■ Tasks to carry out:
A. From the Fuller Seminary housing excerpt, reproduce the stretch from "Although Fuller expressly" through "and staff use." word for word.
B. Condense the paragraph of the Fuller Seminary housing excerpt that begins "Although Fuller expressly reserved" into a short bulleted list that keeps its main facts.

■ Document excerpt:
According to Britt A. Vaughan, director of communications at the seminary, the 2006 Fuller Theological Seminary Master Plan envisioned several substantial construction projects and an increase in the number of graduate students enrolled at Fuller’s Pasadena campus.

Although Fuller expressly reserved in the planning documents the right not to construct any of the approved buildings, including new student housing, Fuller did agree that if it did, in fact, construct such additional housing in excess of its then existing housing stock, those “net new” units would be covenanted as affordable housing for Fuller students, faculty and staff use.

But as a result of a variety of factors — a major economic recession in 2008, the high cost of living in the Los Angeles area, the increased use of online learning in the

graduate programs, a declining interest in seminary education, limits on immigration, and now, the pandemic — Fuller’s residential student enrollment requiring housing in Pasadena has

plummeted to approximately one-third or fewer the number of students as originally projected and approved while its online student population has exponentially increased. Because of this reduced demand, Fuller did not build additional housing units that would have qualified as affordable housing.

“Fuller is in the process of evaluating and potentially downsizing its Pasadena real estate holdings. As part of that process, Fuller has applied to the city to amend its 2006 Master Plan and related documents, reduce its campus footprint to core properties, and terminate all remaining 2006 development entitlements. Fuller has been working with the city throughout the amendment process to develop an equitable proposal that will address the city’s crucial affordable housing needs and support Fuller’s vision for a new campus that accounts for the shift in student modality choices,” Vaughan said in a statement to Pasadena Now.

■ Exercise data:
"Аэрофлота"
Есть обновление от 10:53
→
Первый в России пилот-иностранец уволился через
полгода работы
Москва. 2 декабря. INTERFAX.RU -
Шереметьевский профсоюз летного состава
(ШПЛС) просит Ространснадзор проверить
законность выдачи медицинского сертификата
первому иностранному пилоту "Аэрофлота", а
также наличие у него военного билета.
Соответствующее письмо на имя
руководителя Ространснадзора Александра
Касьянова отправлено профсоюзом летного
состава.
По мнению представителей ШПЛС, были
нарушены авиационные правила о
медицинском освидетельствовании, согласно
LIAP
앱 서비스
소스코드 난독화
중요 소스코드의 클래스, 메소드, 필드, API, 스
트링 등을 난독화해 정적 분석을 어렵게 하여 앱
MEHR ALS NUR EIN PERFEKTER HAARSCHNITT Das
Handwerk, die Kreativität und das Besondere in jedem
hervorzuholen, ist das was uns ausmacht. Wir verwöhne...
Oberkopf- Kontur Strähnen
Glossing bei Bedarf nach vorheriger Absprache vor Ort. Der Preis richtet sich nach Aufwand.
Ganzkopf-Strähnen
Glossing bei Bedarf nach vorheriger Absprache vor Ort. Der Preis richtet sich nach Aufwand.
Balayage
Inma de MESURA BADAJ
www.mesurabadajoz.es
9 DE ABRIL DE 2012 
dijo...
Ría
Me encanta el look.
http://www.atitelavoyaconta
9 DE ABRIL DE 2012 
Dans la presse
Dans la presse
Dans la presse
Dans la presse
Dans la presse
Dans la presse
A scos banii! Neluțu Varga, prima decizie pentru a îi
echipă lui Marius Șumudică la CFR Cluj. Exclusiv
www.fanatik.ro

■ Activity answers:
A.
Although Fuller expressly reserved in the planning documents the right not to construct any of the approved buildings, including new student housing, Fuller did agree that if it did, in fact, construct such additional housing in excess of its then existing housing stock, those “net new” units would be covenanted as affordable housing for Fuller students, faculty and staff use.

B.
- In the planning documents, Fuller expressly reserved the right not to construct any of the approved buildings, including new student housing.
- Fuller agreed that any housing it did build beyond its then-existing housing stock ("net new" units) would be covenanted as affordable housing.
- Those units would be for use by Fuller students, faculty and staff.